ケーゲル/ライプツィヒ放送響によるベートーヴェンのミサ・ソレムニス


ベートーヴェン ミサ・ソレムニス
 ケーゲル/ライプツィヒ放送交響楽団
 ヴァイトブリック 1987年ライヴ SSS0067
SSS0067

ヘルベルト・ケーゲルがライプツィヒ放送交響楽団及びその合唱団を指揮して、1987年12月30日と31日にベルリン・コンツェルトハウスにて演奏されたベートーヴェンのミサ・ソレムニスのライヴが収録されています。

このCDは今年5月下旬にリリースされたものなのですが、実はHMVのオンライン・サイトでは早くも「廃盤」とされていて購入不能となっています

リリースから一か月余りで廃盤というのは普通は有り得ず、何らかの事情によりリリース中断を余儀なくされたと考えるべきですが、この件に関して、くだんのHMVサイトのディスク・レビュー欄には録音が「逆位相になっている」ので廃盤になったのではないか、と書かれています。

いずれにしても気になったので、購入して確かめてみました。ちなみに、今のところ廃盤扱いされているのはHMVのみのようで、タワーレコードなどではまだ普通に売られています。

聴いてみると、、、確かに逆位相のようですね。例えば3曲目「クレド」のアレグロ・モルト(10:00)あたりのキリスト讃歌のくだりでは高弦の強奏の音像が明らかに右側ですし、4曲目「サンクトゥス」でベネディクトゥスの開始をしめやかに告げる(6:28)からのヴァイオリン・ソロもやはり右側から聴こえてくるようです。

ただ、音響全体としては残響感に富み、ハーモニーの溶け合いも良好で、いわゆる分離型のソノリティではないため、逆位相とはいえ聴いていてそれほど違和感は強くなくて、言われなければ気付かない可能性さえありそうです。

というわけで、おそらく逆位相に気付いたHMV、あるいはヴァイトブリックが自発的にリリースを打ち切った、というあたりが真相かと思われますが、これは甚だ残念な気がします。このケーゲルのミサ・ソレムニス、聴いてみると予想をずっと上回る名演だったからです。

ケーゲルとライプツィヒ放送響による声楽系の宗教曲というと、1985年にスタジオ録音したブラームスのドイツ・レクイエムが有るのですが、この演奏は私にはそれほど深みのある表情とは思えなかったため、このミサ・ソレムニスの方も過度な期待を抱かずに聴いたのですが、これが非常な名演で、正直びっくりしました。

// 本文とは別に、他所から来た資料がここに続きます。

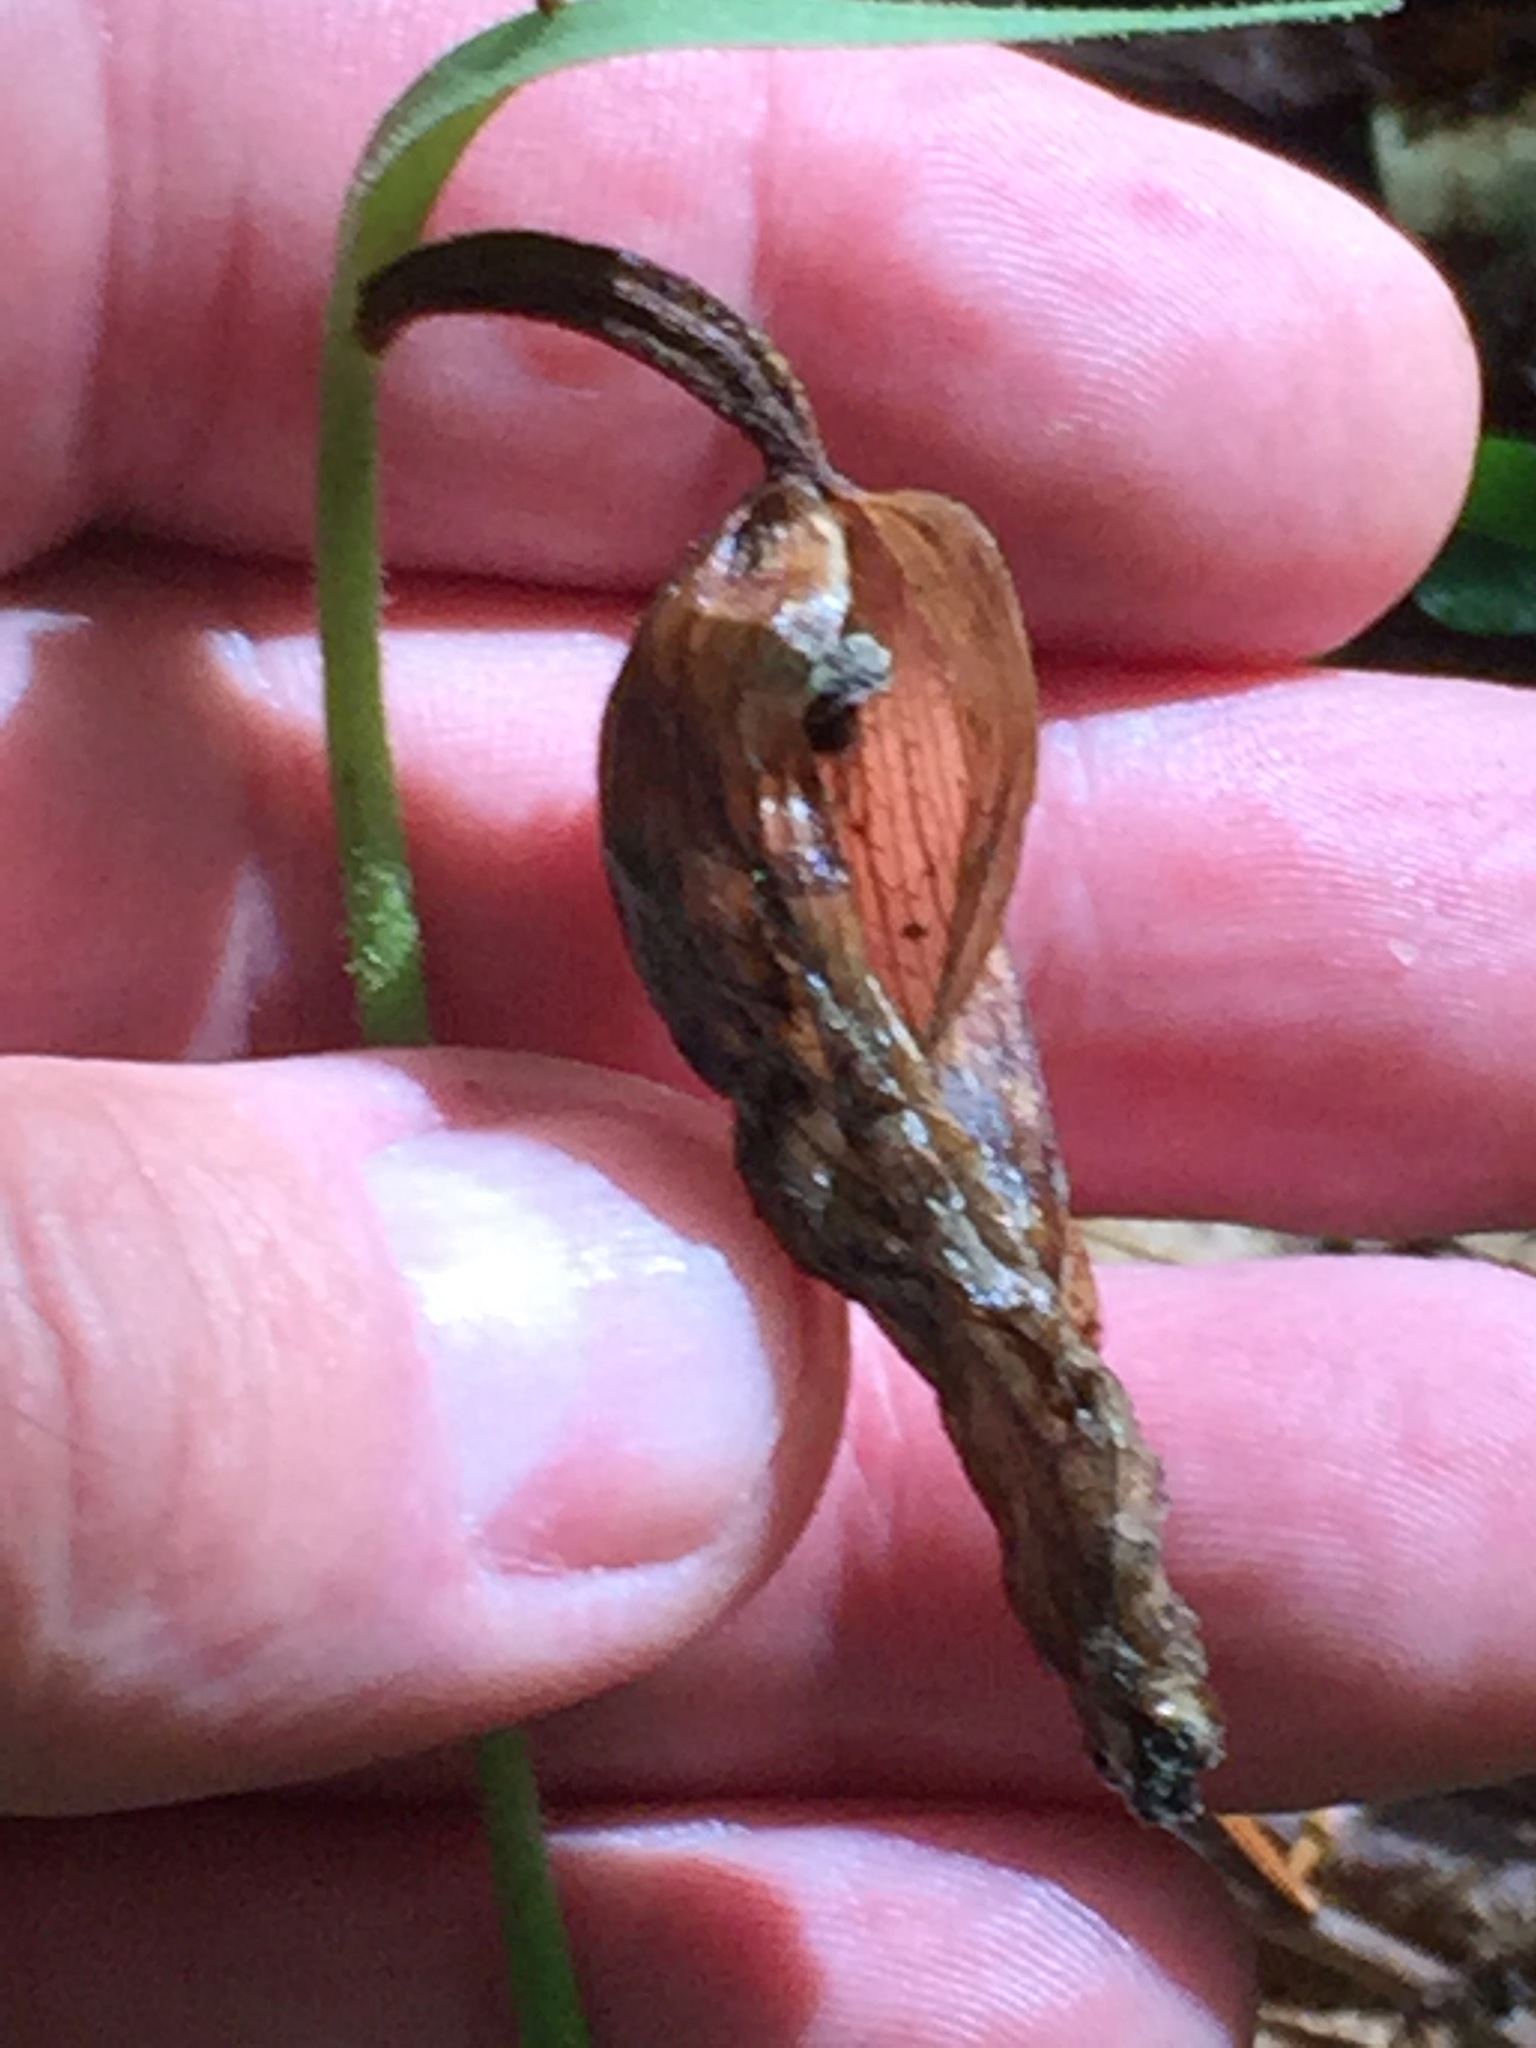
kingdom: Plantae
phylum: Tracheophyta
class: Liliopsida
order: Asparagales
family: Orchidaceae
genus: Cypripedium
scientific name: Cypripedium acaule
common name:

このミサ・ソレムニスにおいても、先のドイツ・レクイエム同様、アンサンブル展開としては全体に厚みのある響きとは言えないのですが、ここではアンサンブルの鳴り切ったような燃焼力が豊かで、少なくともドイツ・レクイエムでの表面的な感じの鳴り具合とは一線を画した充実感が伺われますし、それ以上に、アンサンブルが鳴り切った場面においてさえ決して飽和せず、不思議なほどの透明感を満たしたハーモニー展開が描き出されていて、これには聴いてきて思わずグッとさせられました。

例えば2曲目「グロリア」の(12:46)からのグロリア・フーガなどがそうで、この場面でこれほど音響的に深みのあるアンサンブル展開というのも滅多に耳にし得ないと思われますし、最後の(17:44)からのプレスト部の追い込みに至っては、そのプレスト進行のアンサンブルの織り成す天上的なハーモニーの雰囲気に、聴いていてぞくぞくするようなカタルシスを覚えずにはいられないほどでした。このプレストのテンポから、これほど天上的な雰囲気を満たした演奏というのも珍しいのではないかと思います。

全体の演奏時間は83分と、この曲にしては標準よりやや遅めという風で、際立ったものではありませんが、聴いているとテンポの緩急にかかわらず、個々のフレージングには隅々まで血の通ったような確たる訴求力が感じられますし、それらのフレージングが総体的に形成するところの、俗離れしたような響きのめくるめく音響美にも強く心を動かされるものでした。

このケーゲルのミサ・ソレムニスは、事によるとこのまま「お蔵入り」になる危険もあるかと思われますが、もしそうなった場合、演奏内容が素晴らしいだけに残念な気がします。